One stereotyped romantic plot familiar
to everyone has parents warning their
daughters against fortune hunters and
consequently insisting on arranging marriages
with young men of equal fortune
so that their social status and wealth will
be safeguarded. But great stories have
been written that also work against this
theme. Pride and Prejudice, for example, is
the famous account of a rich aristocrat, Mr.
Darcy, rejecting (after much soul searching
and self-infl icted distress) his peers’
expectations about whom he should marry
and choosing fi nally a spouse of modest
income. But the novel still makes clear the
compatibility of love and money; its heroine,
Elizabeth Bennet, without question
loves Darcy, but she also has no hesitation
in responding to her sister Jane’s question
about when she first started to love
the romantically-challenged gentleman by
saying, “I believe I must date it from my
first seeing his beautiful grounds at Pemberley,”
1 Darcy’s grand country estate.

Love and money are both transforming
agents, able to change, like the magic of
the sea in The Tempest, otherwise pedestrian
realities into something “rich and
strange.” Ovid told such stories again and
again in his Metamorphoses (one of Shakespeare’s
favorite sources for his plays) when
the love of gods for mortals or of mortals
for each other causes one or the other to
change from a human being into a tree or
a bush or, somewhat more magnificently, a
constellation. Trees and bushes and stars are
not more precious, of course, than human
beings, but what gives them their worth
in Ovid’s eyes is their greater permanence
than transient human lives, which they
may eternally memorialize and celebrate.
Apollo’s love for the nymph Daphne, for
example, who was turned into a laurel tree
so that she would not have to succumb to
the great Roman god, was commemorated
whenever one of the god’s devotees, such
as victors at the ancient Pythian games,
wore a wreath made of leaves from that
tree. Or to take another example from the
same book, the mulberry bush was a timeless
reminder of the tragic unrequited love
of Pyramus and Thisbe, a story retold by
Shakespeare in Romeo and Juliet and also
alluded to extensively in his contemporaneous
A Midsummer Night’s Dream. All
these stories are allegories of human love,
emphasizing the profound transformational
quality of desire. Perversions of love
deny change and metamorphosis; in lust
the dynamism of the person is paralyzed
and rendered immobile, as is seen in pornography
or in a false romantic idealism
where a woman is placed on a pedestal she
can never leave.

It is much the same with money. According
to the Biblical parable of the talents,
money is properly used when it is invested
and brings forth a good return, not when
it is hoarded or buried and kept back from
supporting good enterprises. In the parable
Jesus tells of the master who rewards
his two servants who double the money he
gives them but takes away the single talent
hoarded by a third servant who feared his
master’s wrath if he lost it in business. The
master gives that servant’s talent to one of
those who had made a profit. The moral
given by Jesus is, “For everyone who has
will be given more, till he has enough and
to spare; and everyone who has nothing
will forfeit even what he has” (Matthew
25:30). In these texts, so familiar to all
persons in Shakespeare’s time, money has
power to build up and transform society
for the common good, as love has power
to change the supple human form to something
more enduring. The perversion of
commerce and the pursuit of wealth in The
Merchant of Venice is usury, the exorbitant
charging of interest on transactions where
no new wealth is created. “For, if the merchant
may be allowed to make gain of his
money,” wrote Thomas Wilson in A Discourse
upon Usury in 1572, he will most certainly
do that rather than engage in more
risky but socially necessary commerce. As
a result, says Wilson,

The plough man will no more turn
up the ground for uncertain gain,
when he may make an assured profit
of his money that lies by him. The
artificer will leave his working.

■ **Data provided**:
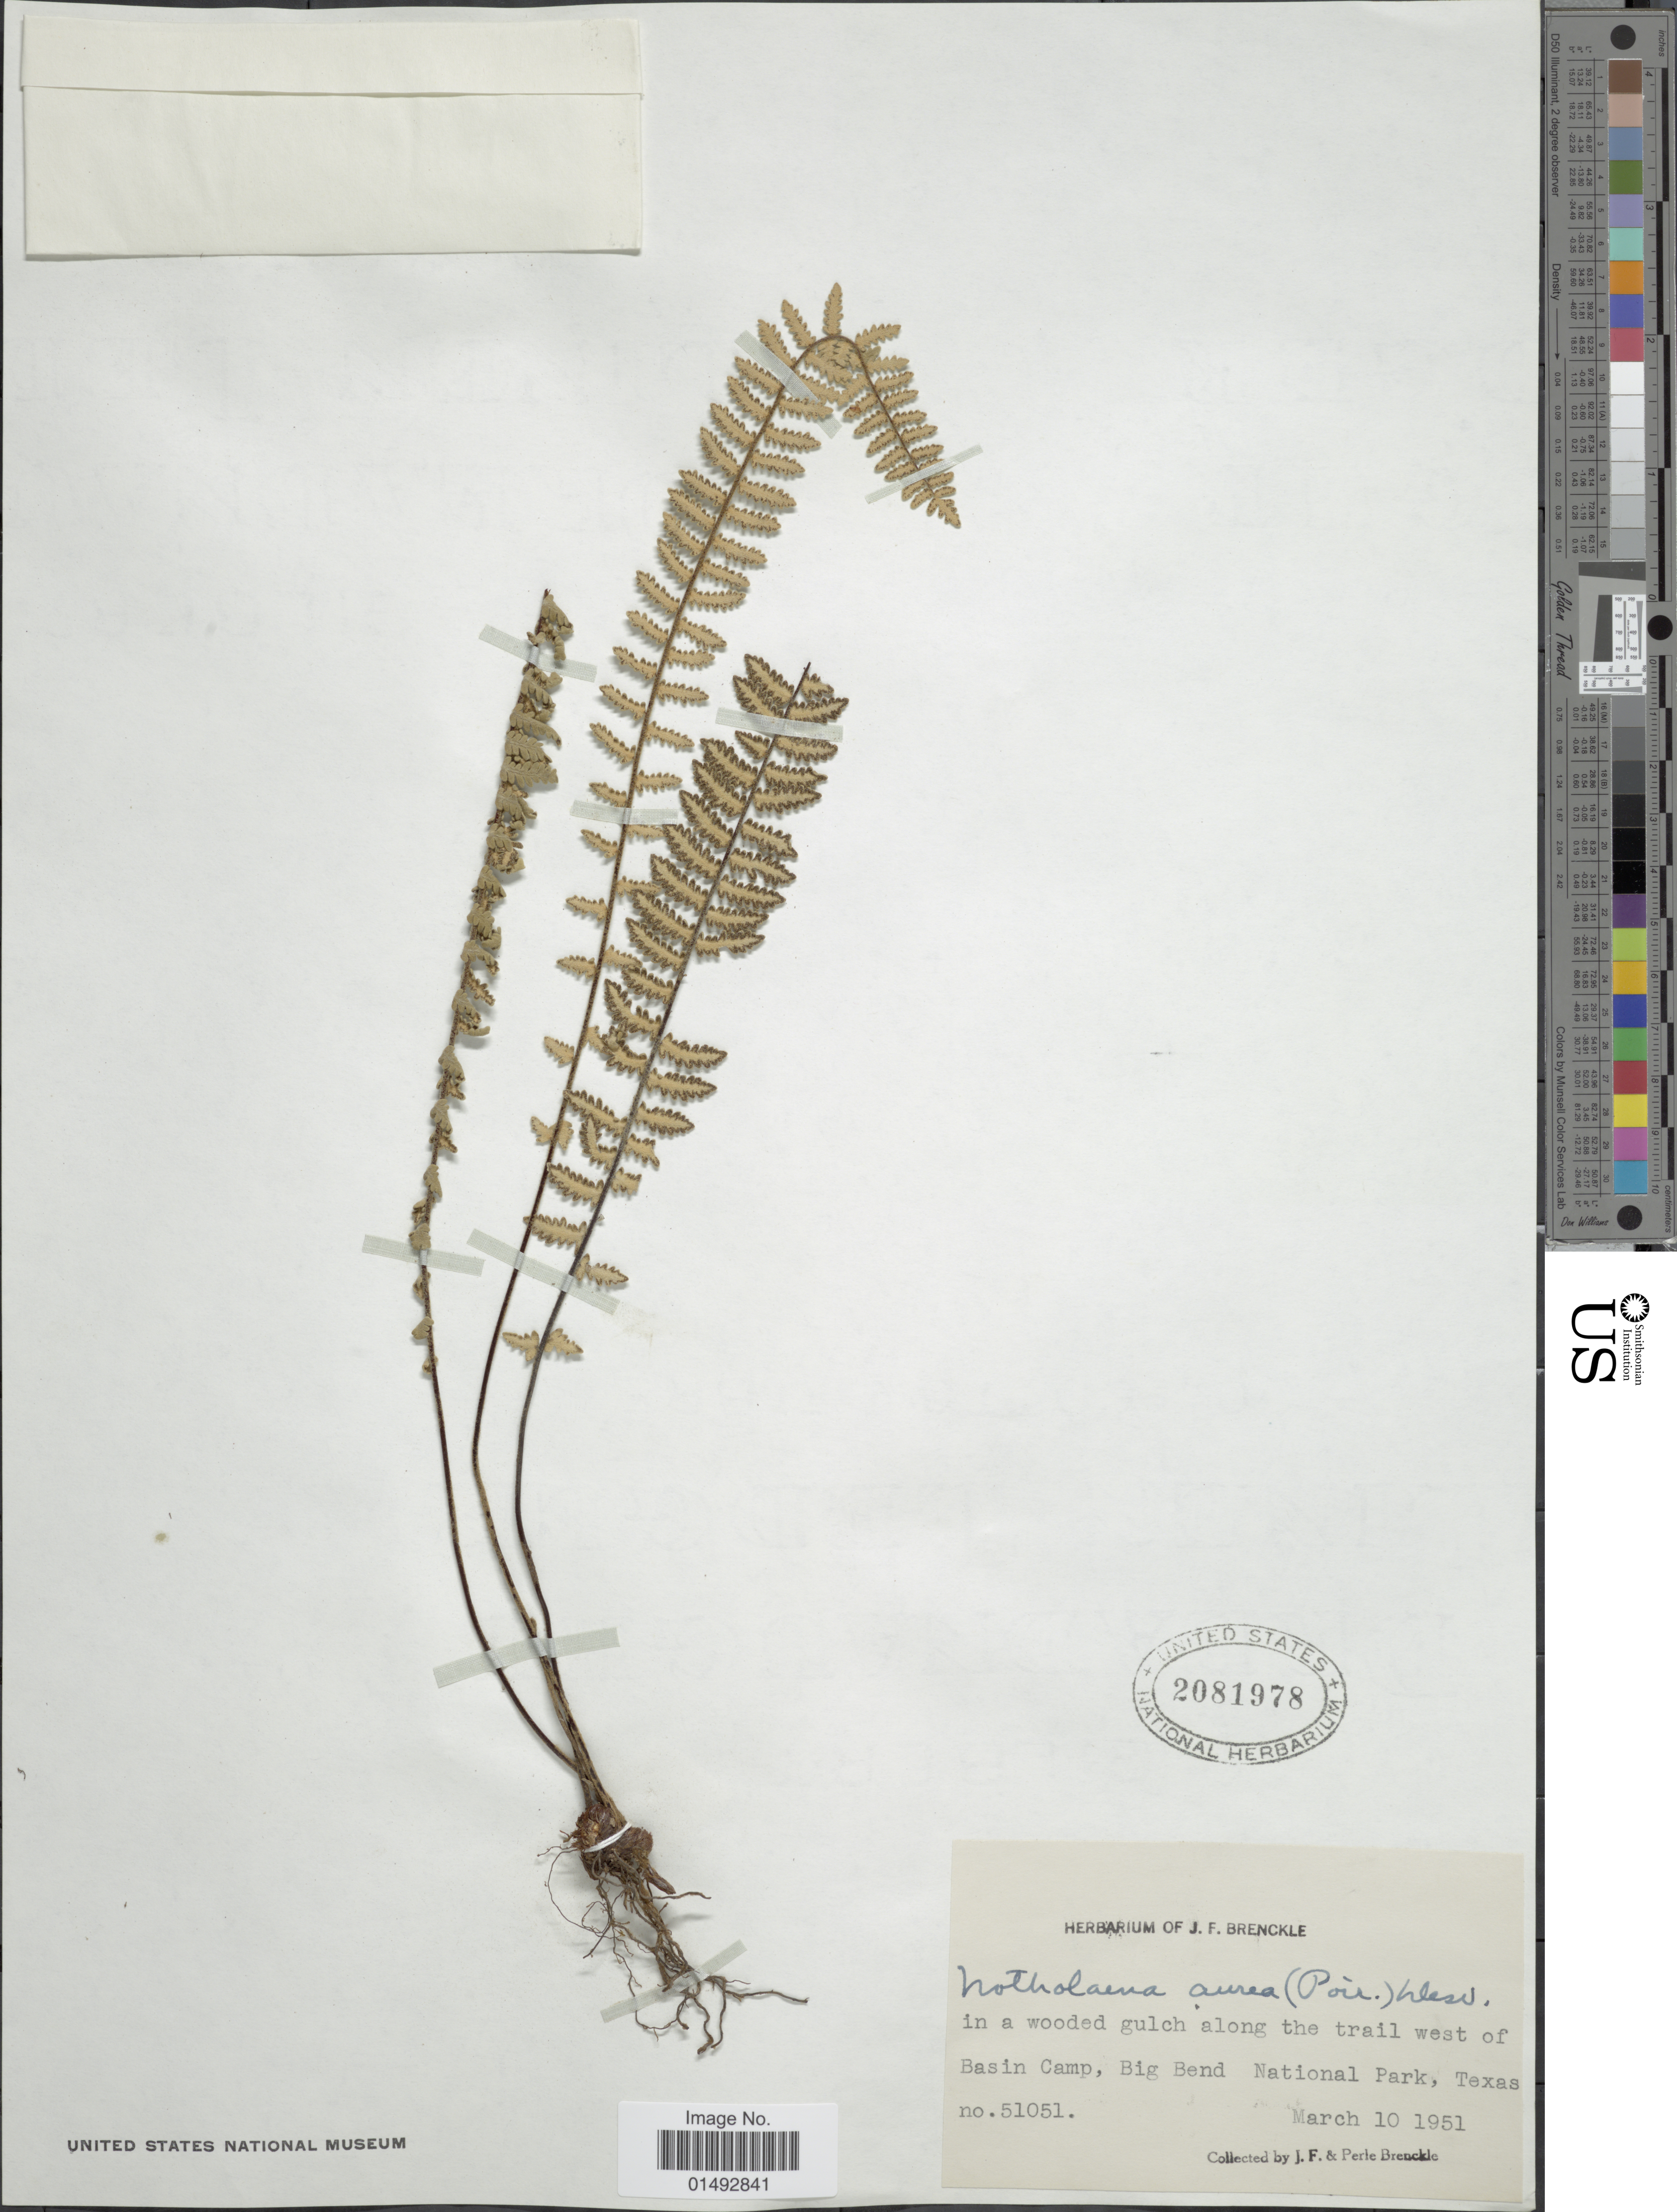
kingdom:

■ **Directions**:
Answer these from the passage on love and money, one per line:
(a) What kind of tree was Daphne turned into?
(b) In the parable of the talents, what does the master do with the talent taken from the third servant?
(c) In what year did Thomas Wilson write A Discourse upon Usury?

■ **Response to this task**:
(a) A laurel tree.
(b) He gives it to one of the servants who had made a profit.
(c) 1572.